- **Your task**:
Print out the entries below with no edits.

- **Information shown**:

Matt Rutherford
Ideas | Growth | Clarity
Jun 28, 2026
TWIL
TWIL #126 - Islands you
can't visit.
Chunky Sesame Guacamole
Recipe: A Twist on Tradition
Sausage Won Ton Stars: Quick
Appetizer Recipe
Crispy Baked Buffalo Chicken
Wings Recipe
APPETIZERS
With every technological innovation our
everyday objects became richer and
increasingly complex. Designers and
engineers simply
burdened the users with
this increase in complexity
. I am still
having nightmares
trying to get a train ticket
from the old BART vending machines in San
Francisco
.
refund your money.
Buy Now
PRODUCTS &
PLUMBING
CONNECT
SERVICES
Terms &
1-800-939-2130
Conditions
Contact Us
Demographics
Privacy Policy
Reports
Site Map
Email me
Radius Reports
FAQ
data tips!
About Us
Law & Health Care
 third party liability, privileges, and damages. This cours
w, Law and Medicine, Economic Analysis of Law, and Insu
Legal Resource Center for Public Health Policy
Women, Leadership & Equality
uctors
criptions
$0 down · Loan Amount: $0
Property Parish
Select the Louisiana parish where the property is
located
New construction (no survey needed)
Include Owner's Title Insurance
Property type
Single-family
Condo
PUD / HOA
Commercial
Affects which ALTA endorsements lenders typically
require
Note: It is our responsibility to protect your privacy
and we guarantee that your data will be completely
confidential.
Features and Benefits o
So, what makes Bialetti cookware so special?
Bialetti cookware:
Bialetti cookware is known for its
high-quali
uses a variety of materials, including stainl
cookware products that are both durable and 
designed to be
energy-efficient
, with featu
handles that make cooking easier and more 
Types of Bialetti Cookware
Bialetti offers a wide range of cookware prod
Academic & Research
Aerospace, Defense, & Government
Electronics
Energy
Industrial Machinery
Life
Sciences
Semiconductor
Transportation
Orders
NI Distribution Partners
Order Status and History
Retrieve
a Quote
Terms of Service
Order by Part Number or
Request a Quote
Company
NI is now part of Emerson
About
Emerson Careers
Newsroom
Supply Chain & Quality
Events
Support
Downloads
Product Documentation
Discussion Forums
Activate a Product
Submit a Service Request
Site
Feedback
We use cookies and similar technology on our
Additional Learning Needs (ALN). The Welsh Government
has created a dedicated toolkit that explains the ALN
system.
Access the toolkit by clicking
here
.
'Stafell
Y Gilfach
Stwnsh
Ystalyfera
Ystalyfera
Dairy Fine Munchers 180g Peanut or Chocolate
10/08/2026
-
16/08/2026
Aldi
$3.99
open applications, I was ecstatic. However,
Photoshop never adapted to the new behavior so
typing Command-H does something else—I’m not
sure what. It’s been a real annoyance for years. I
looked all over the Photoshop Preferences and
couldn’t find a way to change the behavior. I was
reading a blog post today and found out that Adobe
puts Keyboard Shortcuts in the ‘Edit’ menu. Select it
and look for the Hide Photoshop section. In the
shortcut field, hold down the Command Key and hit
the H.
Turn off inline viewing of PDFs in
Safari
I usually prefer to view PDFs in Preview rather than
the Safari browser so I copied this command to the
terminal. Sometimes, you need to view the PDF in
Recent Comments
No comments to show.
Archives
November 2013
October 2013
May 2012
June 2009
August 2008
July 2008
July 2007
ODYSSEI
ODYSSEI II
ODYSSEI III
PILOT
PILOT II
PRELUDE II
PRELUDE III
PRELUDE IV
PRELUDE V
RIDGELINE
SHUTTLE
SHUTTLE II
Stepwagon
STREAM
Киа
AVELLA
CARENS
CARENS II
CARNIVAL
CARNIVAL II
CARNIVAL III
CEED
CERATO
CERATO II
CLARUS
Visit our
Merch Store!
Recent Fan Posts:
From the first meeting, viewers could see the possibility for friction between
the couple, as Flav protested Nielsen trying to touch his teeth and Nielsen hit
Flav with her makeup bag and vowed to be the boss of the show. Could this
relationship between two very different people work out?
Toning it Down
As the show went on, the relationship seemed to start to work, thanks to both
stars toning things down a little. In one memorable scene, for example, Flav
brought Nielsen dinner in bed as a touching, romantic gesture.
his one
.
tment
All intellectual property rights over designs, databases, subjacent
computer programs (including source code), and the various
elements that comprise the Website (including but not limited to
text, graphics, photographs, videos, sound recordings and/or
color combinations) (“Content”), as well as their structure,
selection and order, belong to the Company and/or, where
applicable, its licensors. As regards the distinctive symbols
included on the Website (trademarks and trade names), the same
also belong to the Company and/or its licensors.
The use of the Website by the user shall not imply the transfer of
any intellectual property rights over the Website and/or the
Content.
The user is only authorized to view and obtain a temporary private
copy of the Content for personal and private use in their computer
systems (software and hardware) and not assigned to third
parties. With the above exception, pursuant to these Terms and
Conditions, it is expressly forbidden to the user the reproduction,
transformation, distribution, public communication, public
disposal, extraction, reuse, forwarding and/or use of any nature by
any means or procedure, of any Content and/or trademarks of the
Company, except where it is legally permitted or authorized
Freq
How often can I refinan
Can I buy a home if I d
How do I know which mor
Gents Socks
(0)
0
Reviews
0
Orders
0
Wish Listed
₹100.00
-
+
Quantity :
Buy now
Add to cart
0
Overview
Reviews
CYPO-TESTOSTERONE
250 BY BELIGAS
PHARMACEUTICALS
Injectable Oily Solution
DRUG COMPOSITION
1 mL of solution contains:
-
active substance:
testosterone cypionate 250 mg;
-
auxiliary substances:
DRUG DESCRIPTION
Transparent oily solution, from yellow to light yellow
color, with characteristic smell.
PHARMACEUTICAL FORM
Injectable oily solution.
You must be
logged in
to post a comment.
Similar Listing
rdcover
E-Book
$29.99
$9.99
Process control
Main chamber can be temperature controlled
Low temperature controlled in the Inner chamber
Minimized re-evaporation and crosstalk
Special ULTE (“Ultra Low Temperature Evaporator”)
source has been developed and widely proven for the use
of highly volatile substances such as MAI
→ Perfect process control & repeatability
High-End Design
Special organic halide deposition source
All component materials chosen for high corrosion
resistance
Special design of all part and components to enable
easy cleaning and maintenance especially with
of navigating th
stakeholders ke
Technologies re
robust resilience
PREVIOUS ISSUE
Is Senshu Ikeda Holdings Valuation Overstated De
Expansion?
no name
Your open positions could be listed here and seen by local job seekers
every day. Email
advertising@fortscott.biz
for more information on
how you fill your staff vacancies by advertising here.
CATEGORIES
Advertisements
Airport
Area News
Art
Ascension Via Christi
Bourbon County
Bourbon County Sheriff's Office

- **Written solution**:
Matt Rutherford
Ideas | Growth | Clarity
Jun 28, 2026
TWIL
TWIL #126 - Islands you
can't visit.
Chunky Sesame Guacamole
Recipe: A Twist on Tradition
Sausage Won Ton Stars: Quick
Appetizer Recipe
Crispy Baked Buffalo Chicken
Wings Recipe
APPETIZERS
With every technological innovation our
everyday objects became richer and
increasingly complex. Designers and
engineers simply
burdened the users with
this increase in complexity
. I am still
having nightmares
trying to get a train ticket
from the old BART vending machines in San
Francisco
.
refund your money.
Buy Now
PRODUCTS &
PLUMBING
CONNECT
SERVICES
Terms &
1-800-939-2130
Conditions
Contact Us
Demographics
Privacy Policy
Reports
Site Map
Email me
Radius Reports
FAQ
data tips!
About Us
Law & Health Care
 third party liability, privileges, and damages. This cours
w, Law and Medicine, Economic Analysis of Law, and Insu
Legal Resource Center for Public Health Policy
Women, Leadership & Equality
uctors
criptions
$0 down · Loan Amount: $0
Property Parish
Select the Louisiana parish where the property is
located
New construction (no survey needed)
Include Owner's Title Insurance
Property type
Single-family
Condo
PUD / HOA
Commercial
Affects which ALTA endorsements lenders typically
require
Note: It is our responsibility to protect your privacy
and we guarantee that your data will be completely
confidential.
Features and Benefits o
So, what makes Bialetti cookware so special?
Bialetti cookware:
Bialetti cookware is known for its
high-quali
uses a variety of materials, including stainl
cookware products that are both durable and 
designed to be
energy-efficient
, with featu
handles that make cooking easier and more 
Types of Bialetti Cookware
Bialetti offers a wide range of cookware prod
Academic & Research
Aerospace, Defense, & Government
Electronics
Energy
Industrial Machinery
Life
Sciences
Semiconductor
Transportation
Orders
NI Distribution Partners
Order Status and History
Retrieve
a Quote
Terms of Service
Order by Part Number or
Request a Quote
Company
NI is now part of Emerson
About
Emerson Careers
Newsroom
Supply Chain & Quality
Events
Support
Downloads
Product Documentation
Discussion Forums
Activate a Product
Submit a Service Request
Site
Feedback
We use cookies and similar technology on our
Additional Learning Needs (ALN). The Welsh Government
has created a dedicated toolkit that explains the ALN
system.
Access the toolkit by clicking
here
.
'Stafell
Y Gilfach
Stwnsh
Ystalyfera
Ystalyfera
Dairy Fine Munchers 180g Peanut or Chocolate
10/08/2026
-
16/08/2026
Aldi
$3.99
open applications, I was ecstatic. However,
Photoshop never adapted to the new behavior so
typing Command-H does something else—I’m not
sure what. It’s been a real annoyance for years. I
looked all over the Photoshop Preferences and
couldn’t find a way to change the behavior. I was
reading a blog post today and found out that Adobe
puts Keyboard Shortcuts in the ‘Edit’ menu. Select it
and look for the Hide Photoshop section. In the
shortcut field, hold down the Command Key and hit
the H.
Turn off inline viewing of PDFs in
Safari
I usually prefer to view PDFs in Preview rather than
the Safari browser so I copied this command to the
terminal. Sometimes, you need to view the PDF in
Recent Comments
No comments to show.
Archives
November 2013
October 2013
May 2012
June 2009
August 2008
July 2008
July 2007
ODYSSEI
ODYSSEI II
ODYSSEI III
PILOT
PILOT II
PRELUDE II
PRELUDE III
PRELUDE IV
PRELUDE V
RIDGELINE
SHUTTLE
SHUTTLE II
Stepwagon
STREAM
Киа
AVELLA
CARENS
CARENS II
CARNIVAL
CARNIVAL II
CARNIVAL III
CEED
CERATO
CERATO II
CLARUS
Visit our
Merch Store!
Recent Fan Posts:
From the first meeting, viewers could see the possibility for friction between
the couple, as Flav protested Nielsen trying to touch his teeth and Nielsen hit
Flav with her makeup bag and vowed to be the boss of the show. Could this
relationship between two very different people work out?
Toning it Down
As the show went on, the relationship seemed to start to work, thanks to both
stars toning things down a little. In one memorable scene, for example, Flav
brought Nielsen dinner in bed as a touching, romantic gesture.
his one
.
tment
All intellectual property rights over designs, databases, subjacent
computer programs (including source code), and the various
elements that comprise the Website (including but not limited to
text, graphics, photographs, videos, sound recordings and/or
color combinations) (“Content”), as well as their structure,
selection and order, belong to the Company and/or, where
applicable, its licensors. As regards the distinctive symbols
included on the Website (trademarks and trade names), the same
also belong to the Company and/or its licensors.
The use of the Website by the user shall not imply the transfer of
any intellectual property rights over the Website and/or the
Content.
The user is only authorized to view and obtain a temporary private
copy of the Content for personal and private use in their computer
systems (software and hardware) and not assigned to third
parties. With the above exception, pursuant to these Terms and
Conditions, it is expressly forbidden to the user the reproduction,
transformation, distribution, public communication, public
disposal, extraction, reuse, forwarding and/or use of any nature by
any means or procedure, of any Content and/or trademarks of the
Company, except where it is legally permitted or authorized
Freq
How often can I refinan
Can I buy a home if I d
How do I know which mor
Gents Socks
(0)
0
Reviews
0
Orders
0
Wish Listed
₹100.00
-
+
Quantity :
Buy now
Add to cart
0
Overview
Reviews
CYPO-TESTOSTERONE
250 BY BELIGAS
PHARMACEUTICALS
Injectable Oily Solution
DRUG COMPOSITION
1 mL of solution contains:
-
active substance:
testosterone cypionate 250 mg;
-
auxiliary substances:
DRUG DESCRIPTION
Transparent oily solution, from yellow to light yellow
color, with characteristic smell.
PHARMACEUTICAL FORM
Injectable oily solution.
You must be
logged in
to post a comment.
Similar Listing
rdcover
E-Book
$29.99
$9.99
Process control
Main chamber can be temperature controlled
Low temperature controlled in the Inner chamber
Minimized re-evaporation and crosstalk
Special ULTE (“Ultra Low Temperature Evaporator”)
source has been developed and widely proven for the use
of highly volatile substances such as MAI
→ Perfect process control & repeatability
High-End Design
Special organic halide deposition source
All component materials chosen for high corrosion
resistance
Special design of all part and components to enable
easy cleaning and maintenance especially with
of navigating th
stakeholders ke
Technologies re
robust resilience
PREVIOUS ISSUE
Is Senshu Ikeda Holdings Valuation Overstated De
Expansion?
no name
Your open positions could be listed here and seen by local job seekers
every day. Email
advertising@fortscott.biz
for more information on
how you fill your staff vacancies by advertising here.
CATEGORIES
Advertisements
Airport
Area News
Art
Ascension Via Christi
Bourbon County
Bourbon County Sheriff's Office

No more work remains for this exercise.